Less Jealousy and More Understanding
See, you can establish a working relationship if you communicate your emotions thoroughly.
Traditional psychology tests have shown that polyamorous people are more immune to jealousy than monogamous ones. There is a real enthusiasm in the polyamorous community for intensive conversations and digging into emotions.
Basic emotions play differently in polyamorous relationships. There is this concept called “Compersion”. Compersion is the feeling of joy associated with seeing your loved one discover love with another, as opposed to jealousy. Jealousy, when discussed, can lead to healthier relationships.
Polyamory doesn’t mean more bed-hopping or libidinous orgies
“So, a little advice. Relax. You’re not filling a job position. You’re looking for a pleasant acquaintance.. who might become a good friend… who turns out to be attractive to your senses… and a rewarding lover… then a committed partner whose heart will not stray. If you don’t see those signposts and in that order, then you’re probably on the wrong road and getting more lost with every step.”

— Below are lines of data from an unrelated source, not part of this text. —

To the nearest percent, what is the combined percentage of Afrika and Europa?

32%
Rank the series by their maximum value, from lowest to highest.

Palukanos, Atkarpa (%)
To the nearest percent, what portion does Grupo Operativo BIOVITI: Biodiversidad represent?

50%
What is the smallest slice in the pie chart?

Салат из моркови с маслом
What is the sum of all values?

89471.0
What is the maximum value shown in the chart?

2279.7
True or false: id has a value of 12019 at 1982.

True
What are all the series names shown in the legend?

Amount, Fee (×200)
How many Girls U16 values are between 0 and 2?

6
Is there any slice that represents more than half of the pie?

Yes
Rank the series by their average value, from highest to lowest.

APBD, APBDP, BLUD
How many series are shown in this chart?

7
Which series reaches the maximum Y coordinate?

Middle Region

When you are in a polyamorous relationship, you realize that you are a unique component of someone else’s life. This feeling liberates you from any symbolic stress or anxiety. You take a different perspective. You know your partners can fall for someone else as we are different pieces of a puzzle.
Studies have shown that polyamorous partners are more likely to engage in safe sex than the errant cheaters in a monogamous relationship. Why? The obvious reason being taking responsible steps when the cards are already laid out on the table.
With eclectic and diverse relationships on the rise, it’s up to us to decide what works for each other. But it is possible to give infinite and equal love, right?
All we want is a world where it’s safe for everyone to love.